You could also use that static method in the .td and then everything gets normalized.

39

just a warning, a lot of the canonicalization work to push these ShapeCastOp all the way to address computations is missing.
So we'll prob. need to iterate when you start looking at a real kernel from memory and the quality of the assembly that gets generated.

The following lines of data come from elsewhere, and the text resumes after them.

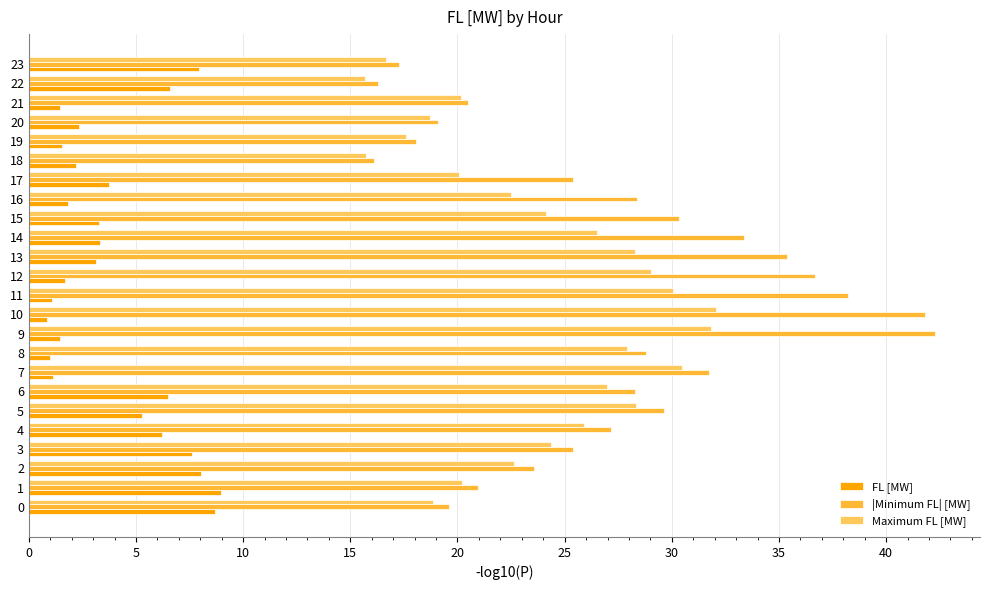

What is the spread (max minus min) of values at 2?

15.5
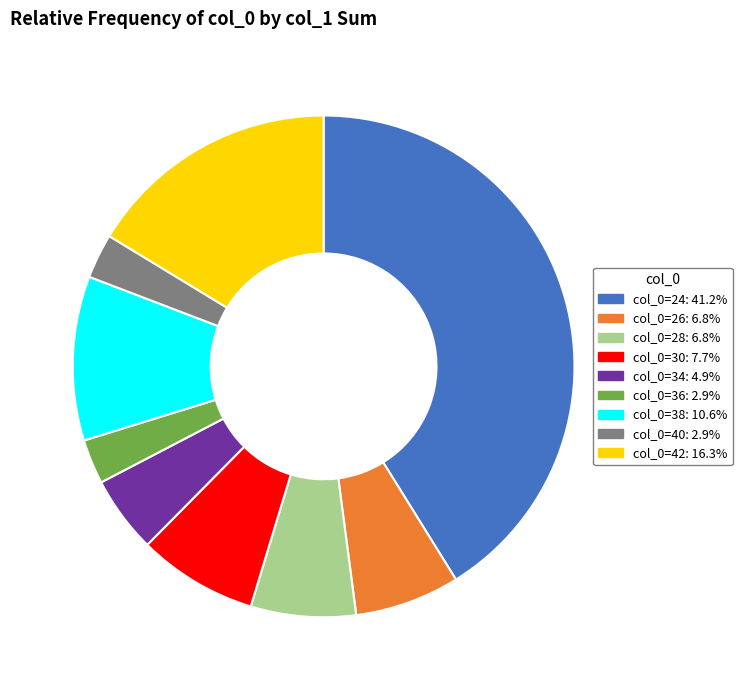

Is there a majority slice in this chart?

No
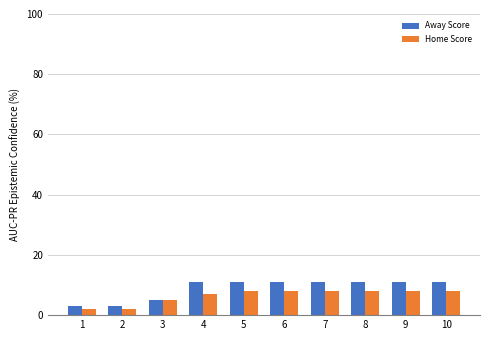

What is the approximate value of Away Score at 10?

11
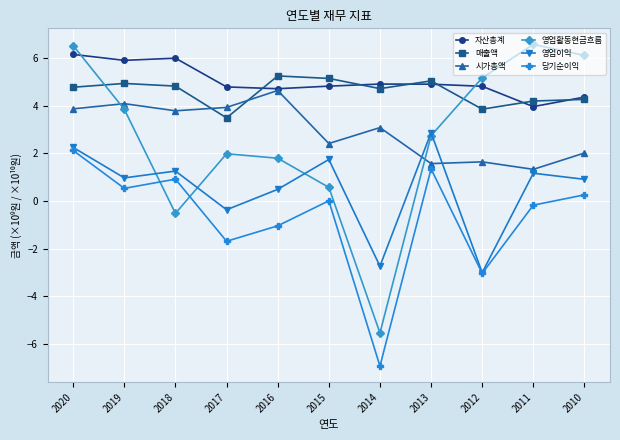

True or false: 영업활동현금흐름 has more than 0 points higher than both neighbors.

True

Benoit marked an inline comment as done.Jun 9 2021, 1:49 PM
Benoit added inline comments.
mlir/lib/Conversion/ArmNeon2dToIntr/ArmNeon2dToIntr.cpp
33

Sorry, I don't know how to add such a static method or constant to a class defined in tablegen?

39

ah ok, thanks for the note.

mlir/lib/Conversion/ArmNeon2dToIntr/ArmNeon2dToIntr.cpp
33
Benoit updated this revision to Diff 351044.Jun 9 2021, 7:29 PM
Benoit marked an inline comment as done.

one more review comment

Benoit marked 2 inline comments as done.Jun 9 2021, 7:34 PM
nicolasvasilache accepted this revision.Jun 9 2021, 11:38 PM

Great, let's land this!

I don't think that I have write access. I read https://llvm.org/docs/Phabricator.html#committing-a-change but it's not very clear to me. As far as I can see all I can do here is write this message asking if someone can submit for me? I don't see something else than this free-text field to input to (so is this process dependent on contributors freely browsing open reviews for ones that need submitting?)

This revision was automatically updated to reflect the committed changes.